Sysctl Kernel Parameters for Ubuntu 26.04 Container VMs

2026-05-25

Bottom line

Ubuntu defaults are tuned for general-purpose hosts, not for VMs that run dense container workloads. Based on eight sources including Kubernetes official docs, kernel documentation. Four independent technical guides, a focused set of sysctl and PAM changes measurably improves container networking reliability, file descriptor capacity, conntrack headroom, PID space, and memory behavior. The highest-impact additions to a baseline config are vm.max_map_count, net.netfilter.nf_conntrack_max, net.ipv4.ip_local_port_range, vm.swappiness, kernel.pid_max, and net.ipv4.tcp_fin_timeout. These recommendations are source-backed and avoid unnecessary or risky tuning.

Key findings

vm.max_map_count (262144): Default 65530 is too low for Elasticsearch, databases, and JVM/Go mmap-heavy workloads in containers. Every container-tuning source flags this. (Sources: Binadit, Kawin, kernel docs)
net.netfilter.nf_conntrack_max (1048576): The most common production failure in K8s clusters under load. Container NAT fills the default ~65K conntrack table silently; when exhausted, new connections are dropped with nf_conntrack: table full. (Sources: Goel Academy, Kawin, SumGuy)
net.ipv4.ip_local_port_range (1024 65535): Widens ephemeral port range to prevent port exhaustion on high-outbound-connection container hosts. The default ~28K port range is insufficient. (Sources: Goel Academy, Binadit, Kawin, SumGuy)
vm.swappiness (10): Default 60 swaps too eagerly. Near-universal server recommendation to favor keeping application pages in RAM. (Sources: all eight)
kernel.pid_max (4194304): Default 32768 is too low for dense container hosts. Host tracks container PIDs even with PID namespaces. (Sources: Binadit, Kawin)
TCP keepalive tuning: Default 2-hour idle timeout means dead connections live far too long. Reducing tcp_keepalive_time to 600 with faster probes detects dead connections in ~30s instead of ~11min. (Sources: Goel Academy, Binadit, Kawin, K8s safe-sysctl list)
net.ipv6.conf.default.* siblings: Setting only all.* leaves future interfaces at distribution defaults. Setting default.* ensures inherited policy. (Source: Kawin, Scaleway docs)

Background

Linux distributions ship with conservative kernel defaults designed for general-purpose desktop and server workloads circa the early 2000s. The sysctl interface (/proc/sys/) exposes tunable kernel parameters that can be adjusted at runtime without a reboot. Persistent settings live in /etc/sysctl.d/*.conf.

● **STORED DATA**:
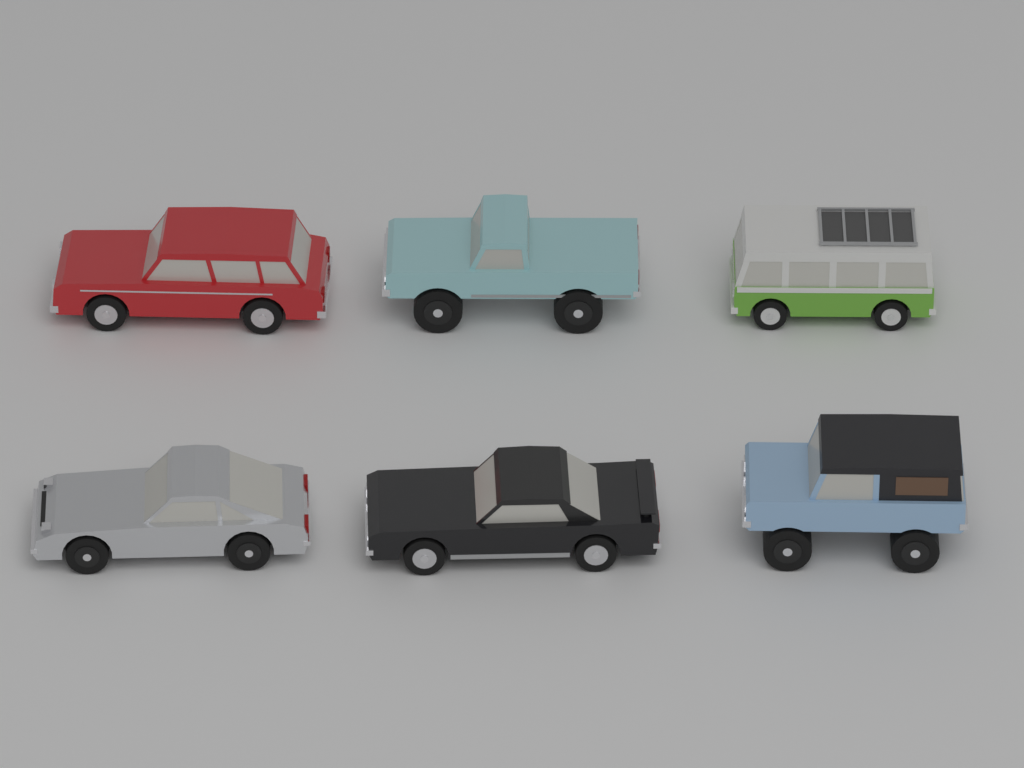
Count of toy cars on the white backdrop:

● **TASKS TO PERFORM**:
1. Which kernel parameters does the sysctl article name in its "Bottom line" section as the highest-impact additions to a baseline config?
2. Extend the sysctl article from its last sentence, carrying on its "Background" section.

● **FINAL RESULTS**:
1. vm.max_map_count, net.netfilter.nf_conntrack_max, net.ipv4.ip_local_port_range, vm.swappiness, kernel.pid_max, net.ipv4.tcp_fin_timeout

2.
Container workloads - Docker, Podman, containerd, Kubernetes - stress the kernel in ways that desktop defaults don't anticipate: high connection counts through NAT, many short-lived socket pairs, dense file descriptor usage, per-process mmap limits, bridge firewall traversal, and connection tracking table pressure.

Ubuntu 26.04 (Noble Numbat successor) inherits the same conservative Linux kernel defaults. For VMs that are treated as disposable container workers, host-level kernel tuning is the right place to set policy rather than relying on per-container or per-application overrides.

Current state (as of May 2026)

The research drew on eight fetched sources from 2024–2026:

Primary: Kubernetes official sysctl documentation (September 2024), Linux kernel /proc/sys/vm/ documentation (ongoing)
Technical guides: Binadit container sysctl tutorial (April 2026), Goel Academy SRE tuning guide (August 2025)
Independent configs: Kawin's Pages general/PVE/K8s sysctl configurations, Overcast Blog K8s kernel tuning guide (March 2024)
Community/educational: SumGuy's Ramblings production config, GoLinuxCloud high-performance server guide

The Kubernetes project categorizes sysctls as safe (isolated per-pod) or unsafe (node-level). Safe sysctls can be set per-pod; node-level sysctls must be set by the host OS. Our role targets host-level baseline configuration.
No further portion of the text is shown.